- Exercise instructions -
Produce a verbatim transcript of the entries below, excluding pictures.

_ _ _ _

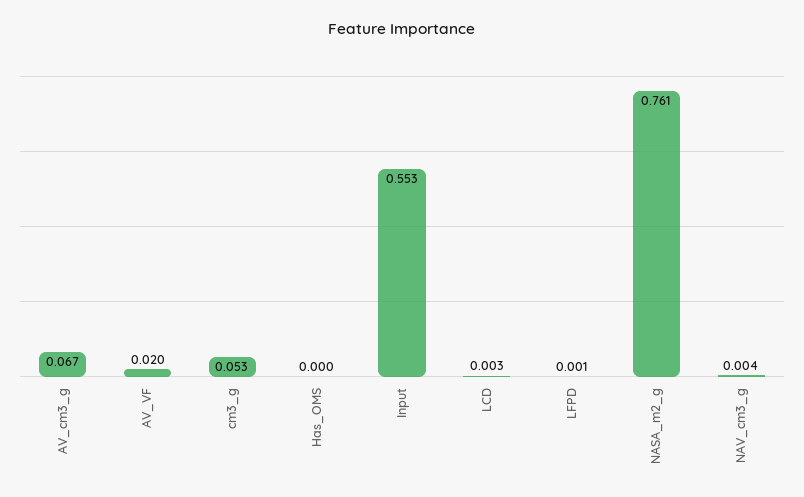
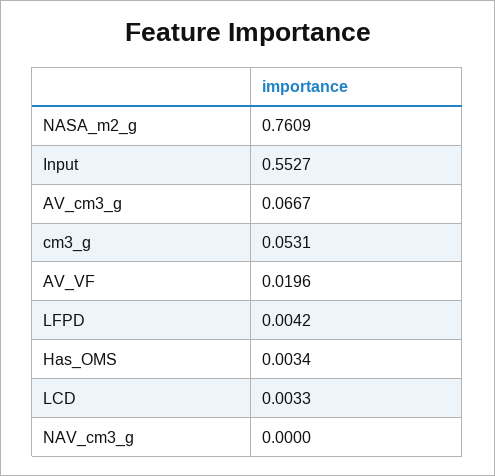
  {
    "AV_cm3_g": 0.0667,
    "AV_VF": 0.0196,
    "cm3_g": 0.0531,
-   "Has_OMS": 0,
+   "Has_OMS": 0.0034,
    "Input": 0.5527,
    "LCD": 0.0033,
-   "LFPD": 0.001,
+   "LFPD": 0.0042,
    "NASA_m2_g": 0.7609,
-   "NAV_cm3_g": 0.004
+   "NAV_cm3_g": 0
  }

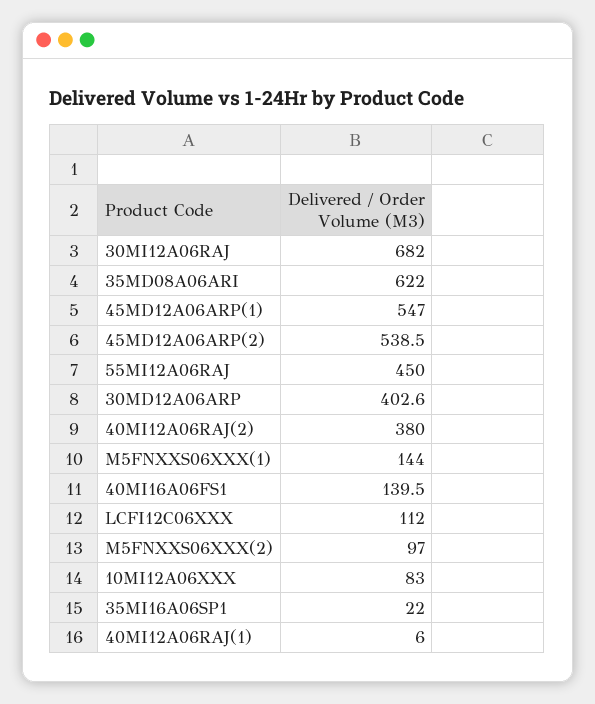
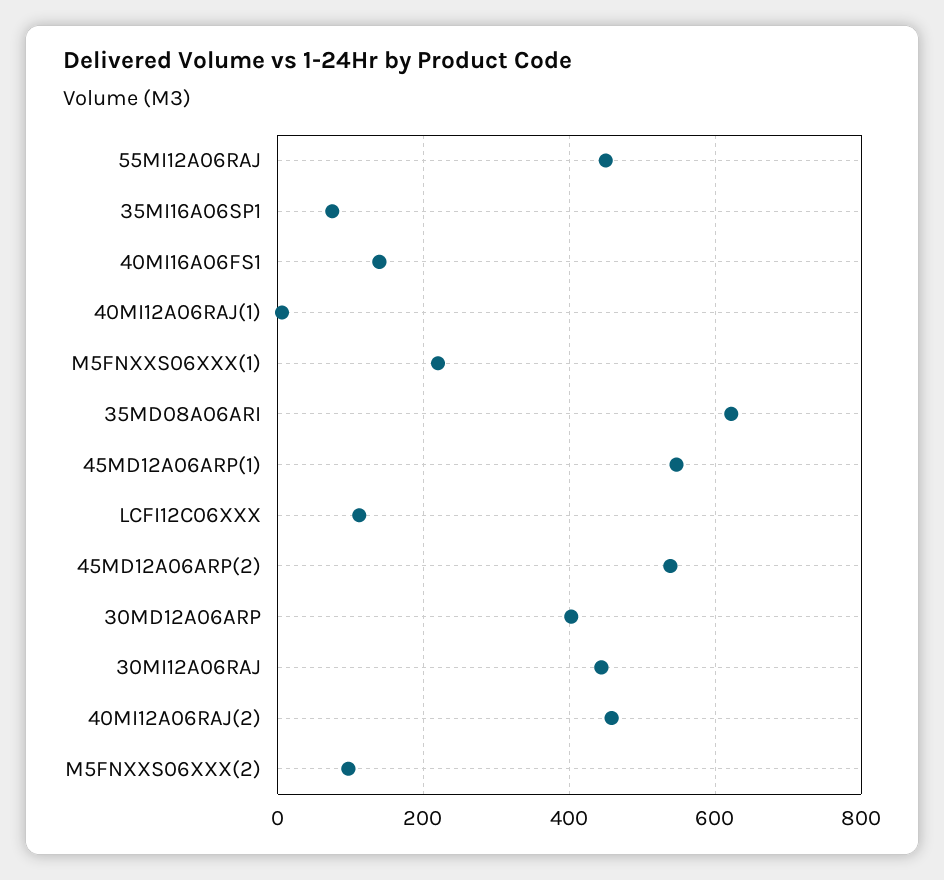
  {
-   "30MI12A06RAJ": 682,
+   "30MI12A06RAJ": 440,
    "35MD08A06ARI": 622,
    "45MD12A06ARP(1)": 547,
    "45MD12A06ARP(2)": 538.5,
    "55MI12A06RAJ": 450,
    "30MD12A06ARP": 402.6,
-   "40MI12A06RAJ(2)": 380,
+   "40MI12A06RAJ(2)": 460,
-   "M5FNXXS06XXX(1)": 144,
+   "M5FNXXS06XXX(1)": 220,
    "40MI16A06FS1": 139.5,
    "LCFI12C06XXX": 112,
    "M5FNXXS06XXX(2)": 97,
-   "10MI12A06XXX": 83,
-   "35MI16A06SP1": 22,
+   "35MI16A06SP1": 80,
    "40MI12A06RAJ(1)": 6
  }

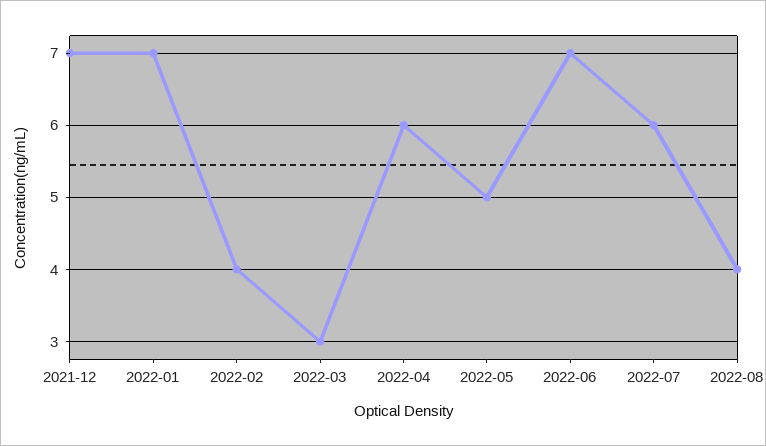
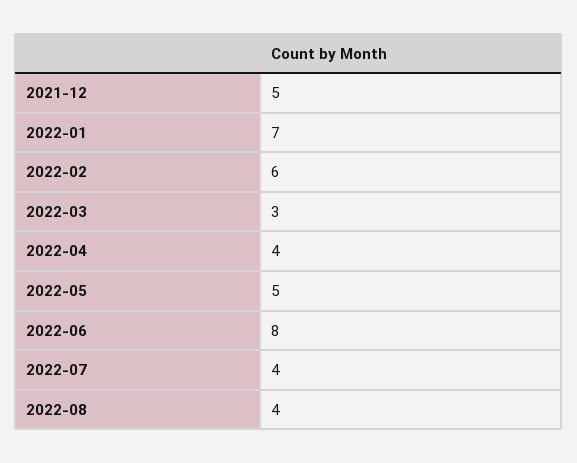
  {
-   "2021-12": 7,
+   "2021-12": 5,
    "2022-01": 7,
-   "2022-02": 4,
+   "2022-02": 6,
    "2022-03": 3,
-   "2022-04": 6,
+   "2022-04": 4,
    "2022-05": 5,
-   "2022-06": 7,
+   "2022-06": 8,
-   "2022-07": 6,
+   "2022-07": 4,
    "2022-08": 4
  }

_ _ _ _

- Output -
  {
    "AV_cm3_g": 0.0667,
    "AV_VF": 0.0196,
    "cm3_g": 0.0531,
-   "Has_OMS": 0,
+   "Has_OMS": 0.0034,
    "Input": 0.5527,
    "LCD": 0.0033,
-   "LFPD": 0.001,
+   "LFPD": 0.0042,
    "NASA_m2_g": 0.7609,
-   "NAV_cm3_g": 0.004
+   "NAV_cm3_g": 0
  }

  {
-   "30MI12A06RAJ": 682,
+   "30MI12A06RAJ": 440,
    "35MD08A06ARI": 622,
    "45MD12A06ARP(1)": 547,
    "45MD12A06ARP(2)": 538.5,
    "55MI12A06RAJ": 450,
    "30MD12A06ARP": 402.6,
-   "40MI12A06RAJ(2)": 380,
+   "40MI12A06RAJ(2)": 460,
-   "M5FNXXS06XXX(1)": 144,
+   "M5FNXXS06XXX(1)": 220,
    "40MI16A06FS1": 139.5,
    "LCFI12C06XXX": 112,
    "M5FNXXS06XXX(2)": 97,
-   "10MI12A06XXX": 83,
-   "35MI16A06SP1": 22,
+   "35MI16A06SP1": 80,
    "40MI12A06RAJ(1)": 6
  }

  {
-   "2021-12": 7,
+   "2021-12": 5,
    "2022-01": 7,
-   "2022-02": 4,
+   "2022-02": 6,
    "2022-03": 3,
-   "2022-04": 6,
+   "2022-04": 4,
    "2022-05": 5,
-   "2022-06": 7,
+   "2022-06": 8,
-   "2022-07": 6,
+   "2022-07": 4,
    "2022-08": 4
  }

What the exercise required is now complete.